Dalil Larangan dalam Al-Qur'an dan Hadis
Allah Ta’ala telah berfirman:
“Maka jauhilah wanita di waktu haidh, dan janganlah kamu mendekati mereka sebelum mereka suci.”
(QS. Al-Baqarah: 222)
Ayat ini jelas menunjukkan bahwa seorang suammi tidak diperbolehkan menyetubuhi istrinya yang sedang haidh hingga ia suci dan mandi besar.
Rasulullah shallallahu ‘alaihi wa sallam juga bersabda:
“Barangsiapa yang menyetubuhi wanita haidh atau menyetubuhi wanita di duburnya, atau mendatangi dukun, maka sungguh ia telah kufur terhadap apa yang diturunkan kepada Muhammad.”
(HR. Tirmidzi no. 135; Ibu Majah no. 639)
Meskipun hadis ini menunjukkan keseriusan dosa tersebut, para ulama menjelaskan bahwa yang dimaksud “kufur” di sini bukanlah keluar dari Islam secara mutlak, melainkan bentuk pengingkaran besar terhadap perintah syariat.
Hukum dan Pandangan Ulama
para ulama sepakat bahwa menyetubuhi wanita haidh adalah haram, dan termasuk dosa besar jika dilakukan dalam keadaan sadar, sengaja, dan tahu hukumnya.
Namun, mengenai kafarah (denda/tebusan) bagi pelakunya, terdapat beberapa pendapat:
- Syafi’iyah & Hanafiyah: Menyarankan satu dinar jika dihubungan di awal haidh dan setengah dinar jika di akhir haidh.
- Hanabilah: Mewajibkan setengah dinar sebagai kafarah.
- Malikiyah: Tidak mewajibkan adanya kafarah.

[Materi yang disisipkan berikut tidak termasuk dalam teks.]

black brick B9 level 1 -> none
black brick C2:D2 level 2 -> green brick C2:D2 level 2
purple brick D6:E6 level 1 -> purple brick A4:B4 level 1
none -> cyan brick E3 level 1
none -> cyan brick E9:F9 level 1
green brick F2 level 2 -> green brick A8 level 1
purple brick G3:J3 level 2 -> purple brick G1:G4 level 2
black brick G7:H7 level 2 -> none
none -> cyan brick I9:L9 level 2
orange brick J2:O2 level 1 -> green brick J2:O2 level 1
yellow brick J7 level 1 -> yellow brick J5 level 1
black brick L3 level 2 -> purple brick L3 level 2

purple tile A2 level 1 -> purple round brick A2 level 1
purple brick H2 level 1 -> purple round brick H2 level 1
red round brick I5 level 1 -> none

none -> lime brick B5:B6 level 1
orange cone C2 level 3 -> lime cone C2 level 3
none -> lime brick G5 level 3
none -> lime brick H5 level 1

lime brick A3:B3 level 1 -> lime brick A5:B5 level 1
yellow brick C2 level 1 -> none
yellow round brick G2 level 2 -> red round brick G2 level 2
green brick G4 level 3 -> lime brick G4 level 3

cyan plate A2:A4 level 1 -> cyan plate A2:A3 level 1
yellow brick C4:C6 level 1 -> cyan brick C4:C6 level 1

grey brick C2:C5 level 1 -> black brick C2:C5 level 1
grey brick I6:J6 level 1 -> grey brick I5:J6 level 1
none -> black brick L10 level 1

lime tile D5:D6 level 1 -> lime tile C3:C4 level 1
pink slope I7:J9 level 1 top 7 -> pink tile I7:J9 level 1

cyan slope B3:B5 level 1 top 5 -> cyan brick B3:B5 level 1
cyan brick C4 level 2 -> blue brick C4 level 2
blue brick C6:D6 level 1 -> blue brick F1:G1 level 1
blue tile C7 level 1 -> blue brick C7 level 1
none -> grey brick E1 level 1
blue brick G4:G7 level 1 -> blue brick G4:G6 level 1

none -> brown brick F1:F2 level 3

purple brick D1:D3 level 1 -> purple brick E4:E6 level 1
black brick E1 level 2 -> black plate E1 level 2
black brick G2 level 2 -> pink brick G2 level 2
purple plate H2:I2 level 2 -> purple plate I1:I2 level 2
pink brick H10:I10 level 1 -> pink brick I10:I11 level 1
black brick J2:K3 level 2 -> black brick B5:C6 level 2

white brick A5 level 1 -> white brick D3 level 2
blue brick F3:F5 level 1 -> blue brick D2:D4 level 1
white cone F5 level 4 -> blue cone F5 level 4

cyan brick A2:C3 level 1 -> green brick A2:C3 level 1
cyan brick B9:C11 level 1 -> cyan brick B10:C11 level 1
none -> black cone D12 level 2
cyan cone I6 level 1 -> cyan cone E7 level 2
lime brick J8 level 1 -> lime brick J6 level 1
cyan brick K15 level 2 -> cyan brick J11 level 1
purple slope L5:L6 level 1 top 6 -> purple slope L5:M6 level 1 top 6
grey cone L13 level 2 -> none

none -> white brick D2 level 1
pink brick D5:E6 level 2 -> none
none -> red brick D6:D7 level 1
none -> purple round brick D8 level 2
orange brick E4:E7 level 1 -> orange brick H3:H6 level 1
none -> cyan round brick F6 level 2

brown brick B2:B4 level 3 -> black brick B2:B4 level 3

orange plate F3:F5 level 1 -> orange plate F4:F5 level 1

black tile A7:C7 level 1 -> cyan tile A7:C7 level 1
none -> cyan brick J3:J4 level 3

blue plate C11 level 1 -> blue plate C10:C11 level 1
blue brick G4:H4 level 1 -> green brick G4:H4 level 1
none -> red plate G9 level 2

- Ulama Kontemporer seperti Syaikh Abu Malik Kamal bin As-Sayyid Salim menyatakan bahwa tidak ada kafarah secara syar’i, karena hadis terkait kafarah dinilai dha’if, dan tidak ada dalil sahih yang mengharuskan pengeluaran harta untuk menebus dosa ini.
Dengan demikian, taubat menjadi jalan utama untuk menebus kesalahan ini.
Taubat: Jalan Kembali yang Selalu Terbuka
Jika perbuatan ini penah terjadi, baik karena kealpaan atau ketidaktahuan, maka taubat nasuhah menjadi solusi terbaik yang diajarkan Islam. Langkah-langkah taubat nasuhah meliputi:
- Menyesali perbuatan yang telah dilakukan.
- Berhenti dan tidak mengulanginya lagi.
- Bertekad untuk memperbaiki diri dan menaati aturan Allah ke depannya.
Allah Maha Pengampun dan Maha Penyayang. Tidak ada dosa yang terlalu besar untuk diampuni jika seorang hamba benar-benar kembali dengan hati yang bersih dan niat yang tulus.
Penutup
Menjaga adab dan aturan syariat dalam hubungan suami istri bukan hanya masalah pribadi, tapi juga bentuk ketaatan yang mendatangkan keberkahan dalam rumah tangga. Larangan berhubungan intim saat haidh adalah aturan yang penuh hikmah dari sisi kesehatan, spiritual, dan sosial.
Sebagai Muslim, mari terus jaga diri dan keluarga dengan mematuhi ajaran Islam. Karena dari situlah kita bisa menajdi pribadi yang lebih baik dan terus meluaskan manfaat dalam berbagi sisi kehidupan.